# Items from a dataset

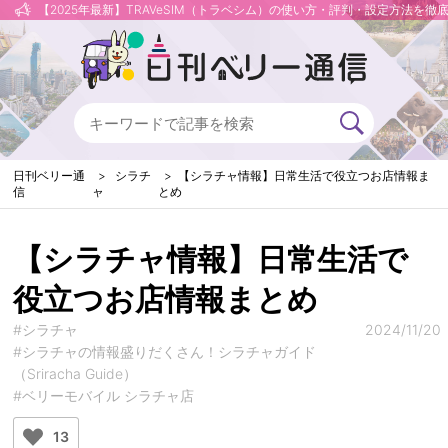
【2025年最新】TRAVeSIM（トラベシム）の使い方・評判・設定方法を徹
日刊ベリー通
シラチ
【シラチャ情報】日常生活で役立つお店情報ま
信
ャ
とめ
【シラチャ情報】日常生活で
役立つお店情報まとめ
#シラチャ
2024/11/20
#シラチャの情報盛りだくさん！シラチャガイド
（Sriracha Guide）
#ベリーモバイル シラチャ店
13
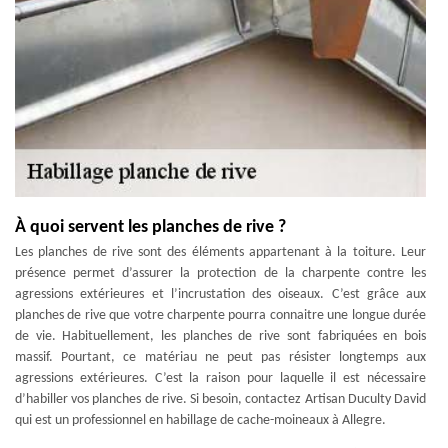
À quoi servent les planches de rive ?
Les planches de rive sont des éléments appartenant à la toiture. Leur
présence permet d’assurer la protection de la charpente contre les
agressions extérieures et l’incrustation des oiseaux. C’est grâce aux
planches de rive que votre charpente pourra connaitre une longue durée
de vie. Habituellement, les planches de rive sont fabriquées en bois
massif. Pourtant, ce matériau ne peut pas résister longtemps aux
agressions extérieures. C’est la raison pour laquelle il est nécessaire
d’habiller vos planches de rive. Si besoin, contactez Artisan Duculty David
qui est un professionnel en habillage de cache-moineaux à Allegre.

# Exercise objective
Reproduce the text of the material above word for word, leaving out the pictures.

# Answer to this exercise
【2025年最新】TRAVeSIM（トラベシム）の使い方・評判・設定方法を徹
日刊ベリー通
シラチ
【シラチャ情報】日常生活で役立つお店情報ま
信
ャ
とめ
【シラチャ情報】日常生活で
役立つお店情報まとめ
#シラチャ
2024/11/20
#シラチャの情報盛りだくさん！シラチャガイド
（Sriracha Guide）
#ベリーモバイル シラチャ店
13
À quoi servent les planches de rive ?
Les planches de rive sont des éléments appartenant à la toiture. Leur
présence permet d’assurer la protection de la charpente contre les
agressions extérieures et l’incrustation des oiseaux. C’est grâce aux
planches de rive que votre charpente pourra connaitre une longue durée
de vie. Habituellement, les planches de rive sont fabriquées en bois
massif. Pourtant, ce matériau ne peut pas résister longtemps aux
agressions extérieures. C’est la raison pour laquelle il est nécessaire
d’habiller vos planches de rive. Si besoin, contactez Artisan Duculty David
qui est un professionnel en habillage de cache-moineaux à Allegre.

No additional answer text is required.